You are viewing a plain text version of this content. The canonical link for it is here.
Posted to commits@arrow.apache.org by tu...@apache.org on 2023/06/14 14:14:32 UTC

[arrow-rs] branch master updated: Faster unpacking of Int32Type dictionary (#4406)

This is an automated email from the ASF dual-hosted git repository.

tustvold pushed a commit to branch master
in repository https://gitbox.apache.org/repos/asf/arrow-rs.git


The following commit(s) were added to refs/heads/master by this push:
     new 9d09fe562 Faster unpacking of Int32Type dictionary (#4406)
9d09fe562 is described below

commit 9d09fe562c65d4f52cdccb253690b5533f6cc23f
Author: Raphael Taylor-Davies <17...@users.noreply.github.com>
AuthorDate: Wed Jun 14 15:14:26 2023 +0100

    Faster unpacking of Int32Type dictionary (#4406)
---
 arrow-cast/src/cast.rs | 43 +++++++++++++++----------------------------
 1 file changed, 15 insertions(+), 28 deletions(-)

----

Goal of the exercise: Can you output the part of the commit email between "[arrow-rs] branch master" and "9d09fe562 Faster unpacking of Int32Type dictionary (#4406)", inclusive, copied word for word?

[Dataset items]
----

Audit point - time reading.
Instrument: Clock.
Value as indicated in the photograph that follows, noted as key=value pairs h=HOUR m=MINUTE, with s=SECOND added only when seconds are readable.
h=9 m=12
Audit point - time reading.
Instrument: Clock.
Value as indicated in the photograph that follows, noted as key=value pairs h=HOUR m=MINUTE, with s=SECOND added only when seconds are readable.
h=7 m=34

----

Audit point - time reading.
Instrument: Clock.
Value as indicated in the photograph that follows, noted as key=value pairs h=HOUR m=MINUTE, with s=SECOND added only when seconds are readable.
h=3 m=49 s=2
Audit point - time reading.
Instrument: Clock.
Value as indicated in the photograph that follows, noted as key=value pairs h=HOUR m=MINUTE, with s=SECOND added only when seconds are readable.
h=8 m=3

----

Output below:
[arrow-rs] branch master updated: Faster unpacking of Int32Type dictionary (#4406)

This is an automated email from the ASF dual-hosted git repository.

tustvold pushed a commit to branch master
in repository https://gitbox.apache.org/repos/asf/arrow-rs.git


The following commit(s) were added to refs/heads/master by this push:
     new 9d09fe562 Faster unpacking of Int32Type dictionary (#4406)